Political Mavericks: Conscientious or Treasonous?

In James Thurber’s Further Fables for Our Time, he writes the tale of “The Peacelike Mongoose.”

In cobra country a mongoose was born one day who didn't want to fight cobras or anything else. The word spread from mongoose to mongoose that there was a mongoose who didn't want to fight cobras. If he didn't want to fight anything else, it was his own business, but it was the duty of every mongoose to kill cobras or be killed by cobras.

""Why?" asked the peacelike mongoose, and the word went around that the strange new mongoose was not only pro-cobra and anti-mongoose but intellectually curious and against the ideals and traditions of mongoosism.

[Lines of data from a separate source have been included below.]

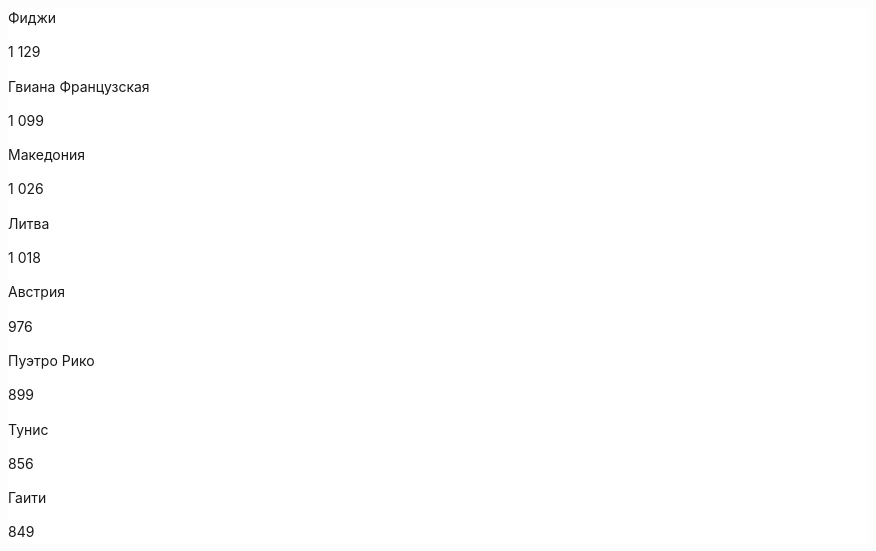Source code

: 




Фиджи


1 129






Гвиана Французская


1 099






Македония


1 026






Литва


1 018






Австрия


976






Пуэтро Рико


899






Тунис


856






Гаити


849
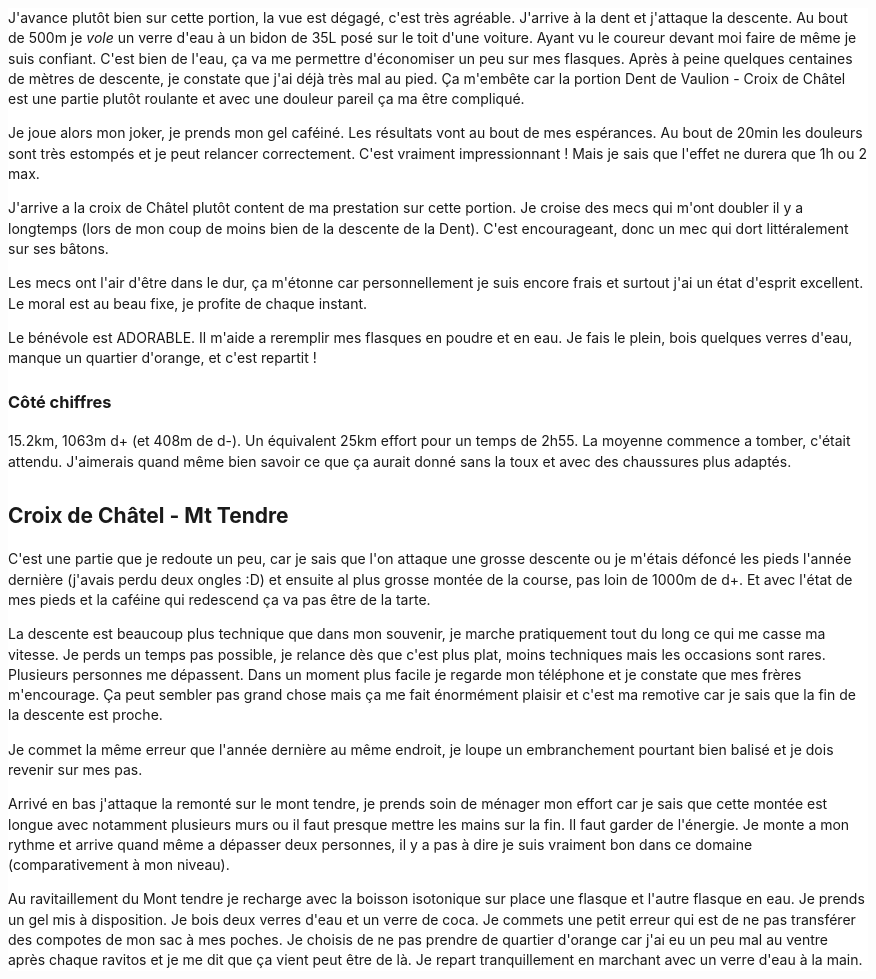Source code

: J'avance plutôt bien sur cette portion, la vue est dégagé, c'est très agréable. J'arrive à la dent et j'attaque la descente. Au bout de 500m je _vole_ un verre d'eau à un bidon de 35L posé sur le toit d'une voiture. Ayant vu le coureur devant moi faire de même je suis confiant. C'est bien de l'eau, ça va me permettre d'économiser un peu sur mes flasques. Après à peine quelques centaines de mètres de descente, je constate que j'ai déjà très mal au pied. Ça m'embête car la portion Dent de Vaulion - Croix de Châtel est une partie plutôt roulante et avec une douleur pareil ça ma être compliqué.

Je joue alors mon joker, je prends mon gel caféiné. Les résultats vont au bout de mes espérances. Au bout de 20min les douleurs sont très estompés et je peut relancer correctement. C'est vraiment impressionnant ! Mais je sais que l'effet ne durera que 1h ou 2 max.

J'arrive a la croix de Châtel plutôt content de ma prestation sur cette portion. Je croise des mecs qui m'ont doubler il y a longtemps (lors de mon coup de moins bien de la descente de la Dent). C'est encourageant, donc un mec qui dort littéralement sur ses bâtons.

Les mecs ont l'air d'être dans le dur, ça m'étonne car personnellement je suis encore frais et surtout j'ai un état d'esprit excellent. Le moral est au beau fixe, je profite de chaque instant.

Le bénévole est ADORABLE. Il m'aide a reremplir mes flasques en poudre et en eau. Je fais le plein, bois quelques verres d'eau, manque un quartier d'orange, et c'est repartit !

### Côté chiffres

15.2km, 1063m d+ (et 408m de d-). Un équivalent 25km effort pour un temps de 2h55. La moyenne commence a tomber, c'était attendu. J'aimerais quand même bien savoir ce que ça aurait donné sans la toux et avec des chaussures plus adaptés.

## Croix de Châtel - Mt Tendre

C'est une partie que je redoute un peu, car je sais que l'on attaque une grosse descente ou je m'étais défoncé les pieds l'année dernière (j'avais perdu deux ongles :D) et ensuite al plus grosse montée de la course, pas loin de 1000m de d+. Et avec l'état de mes pieds et la caféine qui redescend ça va pas être de la tarte.

La descente est beaucoup plus technique que dans mon souvenir, je marche pratiquement tout du long ce qui me casse ma vitesse. Je perds un temps pas possible, je relance dès que c'est plus plat, moins techniques mais les occasions sont rares. Plusieurs personnes me dépassent. Dans un moment plus facile je regarde mon téléphone et je constate que mes frères m'encourage. Ça peut sembler pas grand chose mais ça me fait énormément plaisir et c'est ma remotive car je sais que la fin de la descente est proche.

Je commet la même erreur que l'année dernière au même endroit, je loupe un embranchement pourtant bien balisé et je dois revenir sur mes pas.

Arrivé en bas j'attaque la remonté sur le mont tendre, je prends soin de ménager mon effort car je sais que cette montée est longue avec notamment plusieurs murs ou il faut presque mettre les mains sur la fin. Il faut garder de l'énergie. Je monte a mon rythme et arrive quand même a dépasser deux personnes, il y a pas à dire je suis vraiment bon dans ce domaine (comparativement à mon niveau).

Au ravitaillement du Mont tendre je recharge avec la boisson isotonique sur place une flasque et l'autre flasque en eau. Je prends un gel mis à disposition. Je bois deux verres d'eau et un verre de coca. Je commets une petit erreur qui est de ne pas transférer des compotes de mon sac à mes poches. Je choisis de ne pas prendre de quartier d'orange car j'ai eu un peu mal au ventre après chaque ravitos et je me dit que ça vient peut être de là. Je repart tranquillement en marchant avec un verre d'eau à la main. 
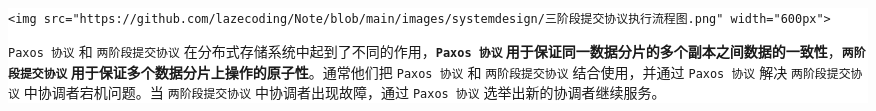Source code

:     <img src="https://github.com/lazecoding/Note/blob/main/images/systemdesign/三阶段提交协议执行流程图.png" width="600px">
</div>

`Paxos 协议` 和 `两阶段提交协议` 在分布式存储系统中起到了不同的作用，**`Paxos 协议` 用于保证同一数据分片的多个副本之间数据的一致性**，**`两阶段提交协议` 用于保证多个数据分片上操作的原子性**。通常他们把 `Paxos 协议` 和 `两阶段提交协议` 结合使用，并通过 `Paxos 协议` 解决 `两阶段提交协议` 中协调者宕机问题。当 `两阶段提交协议` 中协调者出现故障，通过 `Paxos 协议` 选举出新的协调者继续服务。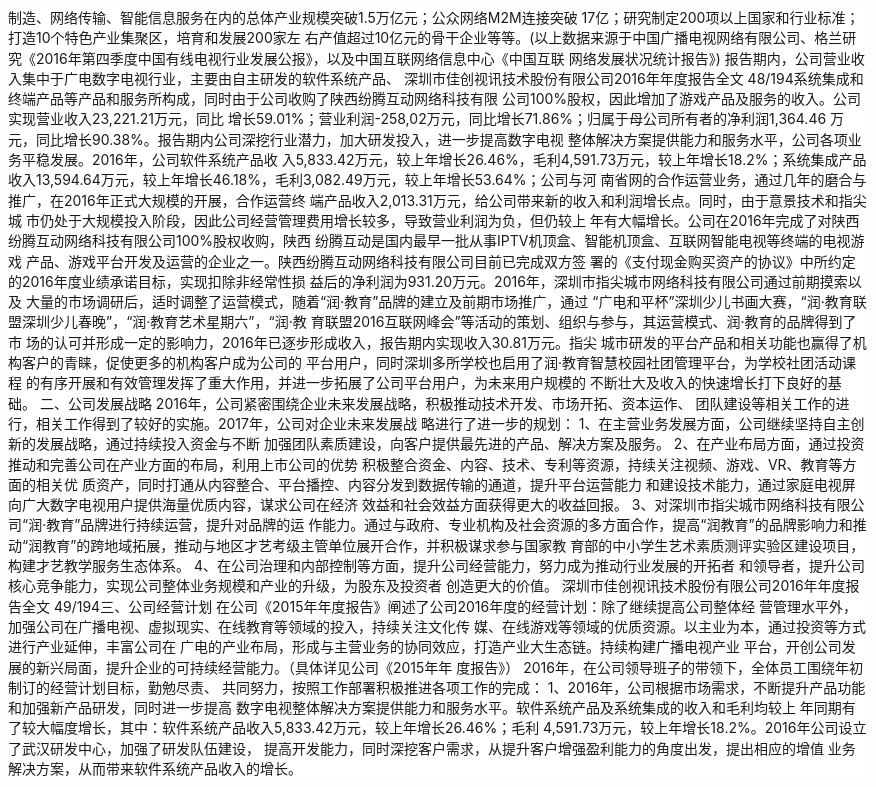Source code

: 制造、网络传输、智能信息服务在内的总体产业规模突破1.5万亿元；公众网络M2M连接突破
17亿；研究制定200项以上国家和行业标准；打造10个特色产业集聚区，培育和发展200家左
右产值超过10亿元的骨干企业等等。(以上数据来源于中国广播电视网络有限公司、格兰研
究《2016年第四季度中国有线电视行业发展公报》，以及中国互联网络信息中心《中国互联
网络发展状况统计报告》)
报告期内，公司营业收入集中于广电数字电视行业，主要由自主研发的软件系统产品、
深圳市佳创视讯技术股份有限公司2016年年度报告全文
48/194系统集成和终端产品等产品和服务所构成，同时由于公司收购了陕西纷腾互动网络科技有限
公司100%股权，因此增加了游戏产品及服务的收入。公司实现营业收入23,221.21万元，同比
增长59.01%；营业利润-258,02万元，同比增长71.86%；归属于母公司所有者的净利润1,364.46
万元，同比增长90.38%。报告期内公司深挖行业潜力，加大研发投入，进一步提高数字电视
整体解决方案提供能力和服务水平，公司各项业务平稳发展。2016年，公司软件系统产品收
入5,833.42万元，较上年增长26.46%，毛利4,591.73万元，较上年增长18.2%；系统集成产品
收入13,594.64万元，较上年增长46.18%，毛利3,082.49万元，较上年增长53.64%；公司与河
南省网的合作运营业务，通过几年的磨合与推广，在2016年正式大规模的开展，合作运营终
端产品收入2,013.31万元，给公司带来新的收入和利润增长点。同时，由于意景技术和指尖城
市仍处于大规模投入阶段，因此公司经营管理费用增长较多，导致营业利润为负，但仍较上
年有大幅增长。公司在2016年完成了对陕西纷腾互动网络科技有限公司100%股权收购，陕西
纷腾互动是国内最早一批从事IPTV机顶盒、智能机顶盒、互联网智能电视等终端的电视游戏
产品、游戏平台开发及运营的企业之一。陕西纷腾互动网络科技有限公司目前已完成双方签
署的《支付现金购买资产的协议》中所约定的2016年度业绩承诺目标，实现扣除非经常性损
益后的净利润为931.20万元。2016年，深圳市指尖城市网络科技有限公司通过前期摸索以及
大量的市场调研后，适时调整了运营模式，随着“润·教育”品牌的建立及前期市场推广，通过
“广电和平杯”深圳少儿书画大赛，“润·教育联盟深圳少儿春晚”，“润·教育艺术星期六”，“润·教
育联盟2016互联网峰会”等活动的策划、组织与参与，其运营模式、润·教育的品牌得到了市
场的认可并形成一定的影响力，2016年已逐步形成收入，报告期内实现收入30.81万元。指尖
城市研发的平台产品和相关功能也赢得了机构客户的青睐，促使更多的机构客户成为公司的
平台用户，同时深圳多所学校也启用了润·教育智慧校园社团管理平台，为学校社团活动课程
的有序开展和有效管理发挥了重大作用，并进一步拓展了公司平台用户，为未来用户规模的
不断壮大及收入的快速增长打下良好的基础。
二、公司发展战略
2016年，公司紧密围绕企业未来发展战略，积极推动技术开发、市场开拓、资本运作、
团队建设等相关工作的进行，相关工作得到了较好的实施。2017年，公司对企业未来发展战
略进行了进一步的规划：
1、在主营业务发展方面，公司继续坚持自主创新的发展战略，通过持续投入资金与不断
加强团队素质建设，向客户提供最先进的产品、解决方案及服务。
2、在产业布局方面，通过投资推动和完善公司在产业方面的布局，利用上市公司的优势
积极整合资金、内容、技术、专利等资源，持续关注视频、游戏、VR、教育等方面的相关优
质资产，同时打通从内容整合、平台播控、内容分发到数据传输的通道，提升平台运营能力
和建设技术能力，通过家庭电视屏向广大数字电视用户提供海量优质内容，谋求公司在经济
效益和社会效益方面获得更大的收益回报。
3、对深圳市指尖城市网络科技有限公司“润·教育”品牌进行持续运营，提升对品牌的运
作能力。通过与政府、专业机构及社会资源的多方面合作，提高“润教育”的品牌影响力和推
动“润教育”的跨地域拓展，推动与地区才艺考级主管单位展开合作，并积极谋求参与国家教
育部的中小学生艺术素质测评实验区建设项目，构建才艺教学服务生态体系。
4、在公司治理和内部控制等方面，提升公司经营能力，努力成为推动行业发展的开拓者
和领导者，提升公司核心竞争能力，实现公司整体业务规模和产业的升级，为股东及投资者
创造更大的价值。
深圳市佳创视讯技术股份有限公司2016年年度报告全文
49/194三、公司经营计划
在公司《2015年年度报告》阐述了公司2016年度的经营计划：除了继续提高公司整体经
营管理水平外，加强公司在广播电视、虚拟现实、在线教育等领域的投入，持续关注文化传
媒、在线游戏等领域的优质资源。以主业为本，通过投资等方式进行产业延伸，丰富公司在
广电的产业布局，形成与主营业务的协同效应，打造产业大生态链。持续构建广播电视产业
平台，开创公司发展的新兴局面，提升企业的可持续经营能力。（具体详见公司《2015年年
度报告》）
2016年，在公司领导班子的带领下，全体员工围绕年初制订的经营计划目标，勤勉尽责、
共同努力，按照工作部署积极推进各项工作的完成：
1、2016年，公司根据市场需求，不断提升产品功能和加强新产品研发，同时进一步提高
数字电视整体解决方案提供能力和服务水平。软件系统产品及系统集成的收入和毛利均较上
年同期有了较大幅度增长，其中：软件系统产品收入5,833.42万元，较上年增长26.46%；毛利
4,591.73万元，较上年增长18.2%。2016年公司设立了武汉研发中心，加强了研发队伍建设，
提高开发能力，同时深挖客户需求，从提升客户增强盈利能力的角度出发，提出相应的增值
业务解决方案，从而带来软件系统产品收入的增长。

"He is crazy," cried the young mongoose's father.

"He is sick," said his mother.

"He is a coward," shouted his brothers.

"He is a mongoosexual," whispered his sisters.

Strangers who had never laid eyes on the peacelike mongoose remembered that they had seen him crawling on his stomach, or trying on cobra hoods, or plotting the violent overthrow of Mongoosia.

"I am trying to use reason and intelligence," said the strange new mongoose.

"Reason is six-sevenths of treason," said one of his neighbors.

"Intelligence is what the enemy uses," said another.

Finally, the rumor spread that the mongoose had venom in his sting, like a cobra, and he was tried, convicted by a show of paws, and condemned to banishment.

Moral: Ashes to ashes, and clay to clay, if the enemy doesn't get you your own folks may.

This fable was written denouncing the McCarthyist paranoia that led to the blacklisting of fellow American citizens out of suspicion that they may be communist sympathizers, but the message of this tale extends well beyond the Red Scare. Today, we see that “maverick” (or, perhaps, “mongoose”) politicians who do not vote the party line are often ostracized as “black sheep” and attacked by their own folks, as Thurber suggests.

Consider Democrats’ reactions to Sen. Joe Lieberman (I-CT) running for office as an Independent after losing the Democratic Primary. Former Clinton adviser Paul Begala nicknamed him “Traitor Joe,” journalist Ari Berman described him as a “back stabber,” and television show host Rachel Maddow proclaimed him to be a “wrench in the works.” On the other side of the aisle, though, Republicans celebrated Lieberman as “a really exceptional senator” and “a national treasure.” Conservative pundits Rush Limbaugh, Sean Hannity, and Glenn Beck all supported his candidacy for the U.S. Senate. Similarly, consider Republicans’ reactions to Sen. Olympia Snowe (R-ME) after she voted in favor of the 2009 stimulus package and the Senate Finance Committee’s healthcare reform bill. Republicans lambasted her as one of three then-Republican Senators who did not vote the party line as the “Traitor Trio”. At the same time, Democrats heralded Snowe for her willingness to compromise and leadership in doing what is best for the country.

Social psychologist Pete Ditto and graduate student Andrew Mastronarde published experimental evidence supporting this phenomenon in the Journal of Experimental Social Psychology. Across three studies, they found that although participants generally liked the idea of a political maverick, participants viewed mavericks of their own party more negatively than their party-line counterparts. Perhaps this is part of the reason that the long-self-pronounced political maverick Sen. John McCain (R-AZ) is now renouncing the idea that he ever was a maverick.

From ashes to ashes, and clay to clay, if the other party doesn’t get you, extremists within your own party may.